Schools take steps to improve student safety

Joe Nathan

Center For School Change

Increased student safety is very much on the minds of the more than 40 Minnesota school leaders who responded to a recent survey. Many districts have made changes to their buildings and changes in procedures. Here’s what several area school leaders told me.

Asked what changes the district had made after the tragic school shooting last year in Sandy Hook, Conn., Ben Barton, Caledonia superintendent, wrote: “Last year Caledonia Public Schools created a crisis team consisting of law enforcement officials, fire/ambulance officials, mental health workers, counselors, nurses, school administration and school staff. The team met monthly to analyze and update existing crisis plans, create new plans and review infrastructure needs.

“We are installing a surveillance system throughout the (middle and high school) building and have plans to reconfigure our entrances at all of our buildings to create a more secure setting.
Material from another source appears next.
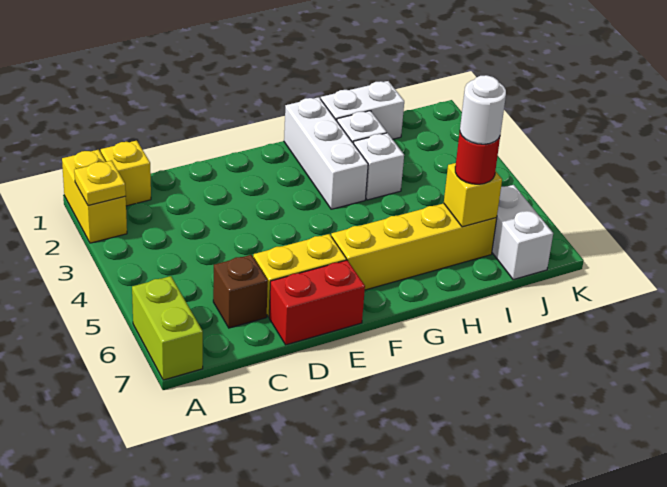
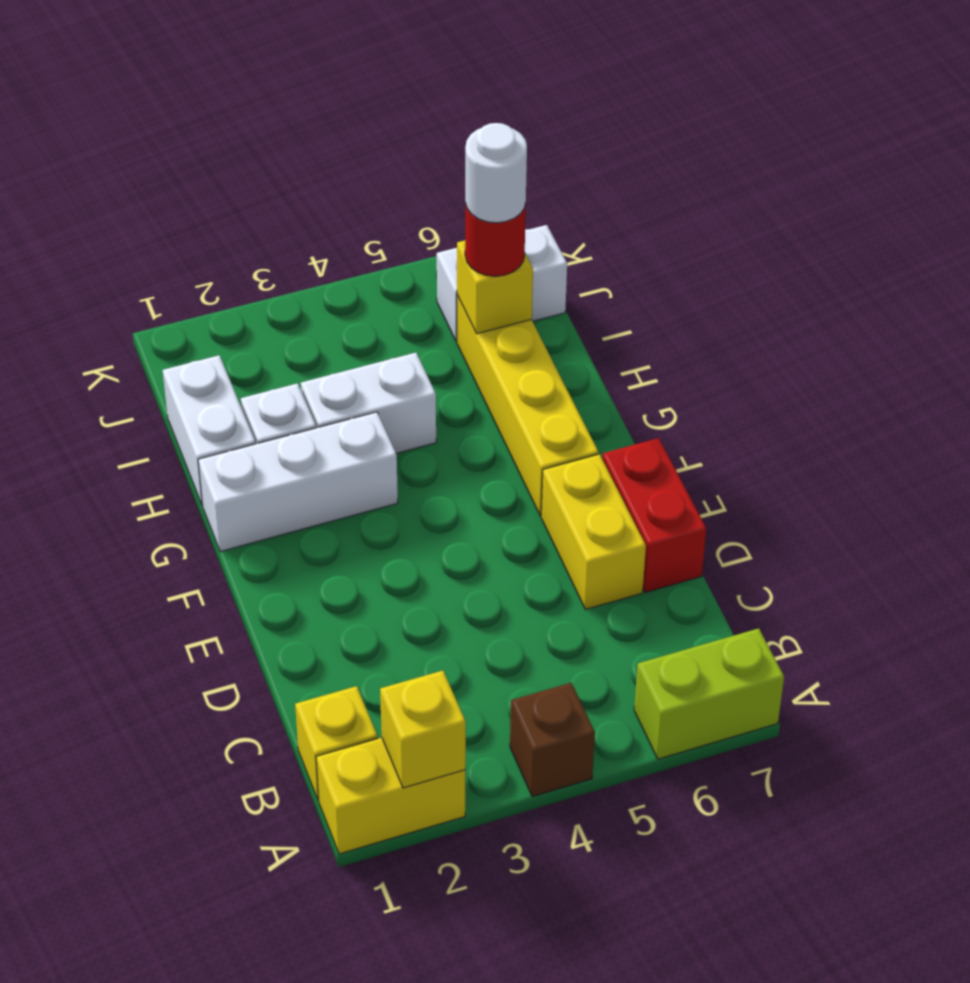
yellow 1x1 plate [74,161,126,206] -> yellow 1x1 brick [380,671,466,788]
brown 1x1 brick [213,255,268,328] -> brown 1x1 brick moved to [510,683,595,797]
white 1x1 brick [354,133,404,200] -> white 1x2 brick [301,353,436,453]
“In addition, we are working with local law enforcement to conduct an ‘active shooter’ drill with in our buildings. We are pleased with the progress we have made in one year; however, we know we still have a great deal of work to do,” Barton wrote.

Gregory Winter, Braham Area Schools superintendent, explained: “In Braham, we have done a major physical reconfiguration of the entrances at both the elementary and secondary school. This will allow us to monitor all visitors at both sites. We have also put new locks on all classroom doors that will enable staff to secure these doors in a very quick and safe manner. Every year, we continue to train staff and students on what to do in any emergency situation.”

Raymond Queener, Cambridge-Isanti superintendent, responded: “Actually, the district has been working on addressing security even before the unfortunate Connecticut incident. The Long Range Facilities Planning Committee was meeting at the very time of the incident. As with all school districts, it has heightened the awareness and has guided our planning of building safety improvements as part of our bond referendum request this fall. In addition, we continually test and modify emergency plans  on an ongoing process.

“We take school safety very seriously and are continually looking for ways to make improvements. Even though schools are considered safe, we want to make sure we do all we can to prevent incidents and should one occur, we are prepared to respond,” Queener wrote.

Shannon Peterson, of Lakes International Charter in Forest Lake, explained: “School security remains a cornerstone of staff training, for the unlikely case someone intent on harm enters our school. Entrance security, hallway cameras and state-mandated safety drills continue to be key in our efforts to maintain a safe environment for learning and working. School security is a strong consideration in the planning process for our second campus. We take all these precautions despite the fact that ‘schools … are still the safest place for children in this country,’ according to Wendy Regoeczi, the director of Criminology Research at Cleveland State University. ‘Children are far less likely to be injured or killed at school than they are almost anywhere else.’”

It’s clear these and other leaders take security seriously. That’s very good news for students, educators and families.